Big things, little things, the profound and the everyday. What are you grateful for? I am so grateful for my kids. I am so so grateful for Sadie. For everyone who has had my back and has checked in on me. For therapy. For my pink Christmas tree. For a promotion I never anticipated.  For still being employed in this climate. For my kids having good friends who see them and love them. For giving myself the endless grace I need right now. For finally getting comfortable in my own skin. To be healthy and loved. I am grateful to be here and to get to do this with people I love so much. 

What are you proud of yourself for in 2025? I am proud of showing up for my kids and Sadie. Always growing and trying to be a better version of myself. I am proud of getting Sadie after wanting a dog for so many years. I am proud of working on doing a good job at work. I am proud of how much effort and time I am putting into painting. I am proud of how much I care and how hard I am working to be the kindest and most generous version of myself. I am proud of who I am trying to be and how much I continue to do my work and grow.

In which areas of your life do you feel you levelled up this year? I think I’ve grown more and more into being who I am and owning that it might be a good thing.

When did you feel most like yourself this year? I think I am feeling more and more like myself each day. I’ve had more days feeling most like myself this year than ever before. 

What have you healed this year (or identified needs healing)? I am healing so much of what I’ve been carrying for years now. Finding ways to forgive people and finding ways to forgive myself for carrying it all for so long. 

What questions and explorations are you taking with you into 2026? I spent 2024 exploring who I am, 2025 coming home to myself more and more so my plan for 2026 is taking more action. Designing more of what I want in my life. Let’s see what that turns out to be.
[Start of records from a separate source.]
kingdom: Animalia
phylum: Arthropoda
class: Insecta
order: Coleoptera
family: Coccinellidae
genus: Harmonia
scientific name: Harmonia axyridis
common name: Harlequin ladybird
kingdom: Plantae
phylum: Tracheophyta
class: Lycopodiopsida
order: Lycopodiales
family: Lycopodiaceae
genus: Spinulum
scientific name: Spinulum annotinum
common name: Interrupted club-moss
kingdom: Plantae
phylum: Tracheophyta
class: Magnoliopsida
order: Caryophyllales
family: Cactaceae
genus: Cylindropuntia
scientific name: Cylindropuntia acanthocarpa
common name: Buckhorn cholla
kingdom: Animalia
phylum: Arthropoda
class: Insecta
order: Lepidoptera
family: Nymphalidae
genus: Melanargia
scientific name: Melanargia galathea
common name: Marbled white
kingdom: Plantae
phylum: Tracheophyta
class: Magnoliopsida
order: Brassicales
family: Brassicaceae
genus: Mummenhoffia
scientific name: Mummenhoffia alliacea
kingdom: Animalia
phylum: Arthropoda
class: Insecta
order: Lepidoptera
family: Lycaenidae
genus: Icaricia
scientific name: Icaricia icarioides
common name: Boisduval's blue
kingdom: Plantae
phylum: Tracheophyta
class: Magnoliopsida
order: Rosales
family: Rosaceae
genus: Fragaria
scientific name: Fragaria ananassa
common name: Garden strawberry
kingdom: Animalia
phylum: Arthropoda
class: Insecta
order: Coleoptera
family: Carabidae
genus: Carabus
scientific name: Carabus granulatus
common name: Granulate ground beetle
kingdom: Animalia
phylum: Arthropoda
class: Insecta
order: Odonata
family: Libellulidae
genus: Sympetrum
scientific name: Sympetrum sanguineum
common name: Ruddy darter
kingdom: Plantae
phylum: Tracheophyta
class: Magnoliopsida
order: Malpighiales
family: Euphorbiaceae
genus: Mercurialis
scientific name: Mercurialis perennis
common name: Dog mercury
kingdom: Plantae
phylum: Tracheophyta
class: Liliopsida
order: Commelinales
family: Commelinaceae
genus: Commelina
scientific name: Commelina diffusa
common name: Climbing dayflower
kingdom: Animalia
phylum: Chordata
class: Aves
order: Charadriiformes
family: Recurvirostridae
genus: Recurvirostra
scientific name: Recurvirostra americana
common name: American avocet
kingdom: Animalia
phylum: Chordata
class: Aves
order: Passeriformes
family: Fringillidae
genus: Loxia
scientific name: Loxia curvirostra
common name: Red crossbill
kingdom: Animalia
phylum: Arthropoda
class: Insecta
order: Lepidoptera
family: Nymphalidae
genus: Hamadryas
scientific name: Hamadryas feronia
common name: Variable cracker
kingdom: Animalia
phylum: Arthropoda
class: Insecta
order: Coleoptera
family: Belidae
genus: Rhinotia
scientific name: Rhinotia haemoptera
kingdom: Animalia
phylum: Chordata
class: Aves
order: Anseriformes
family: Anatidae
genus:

What’s deepened in your life? What’s changing in ways that delight you? I think stepping into who I am is changing my whole life in positive ways.

Who are you becoming? Does it excite or scare you? I am so excited to be more of who I am. I’m ready to let go of all that I’ve let weigh me down. I’m ready to experiment and see what I’m capable of, see what I like, see even more of who I am.

Before we finish with 2025, take a few minutes to write out anything else you want to say to the old year. You might like to say some final goodbyes and thank yous…

Dear 2025, well unfortunately you didn’t end up being as uneventful as I had hoped. This was a hard year to be alive in the world. While it wasn’t the same kind of shock and grief like 2024, you sucked in your own way. I would really like a little more hope and joy in the world in 2026. Please. Even with all that, I am so deeply grateful for where I am, where my family is and I do not take it for granted for a moment that we are so incredibly lucky and loved and here. We are still here. I promise I will continue to work hard in 2026 and do my part. Thank you 2025, you are now complete.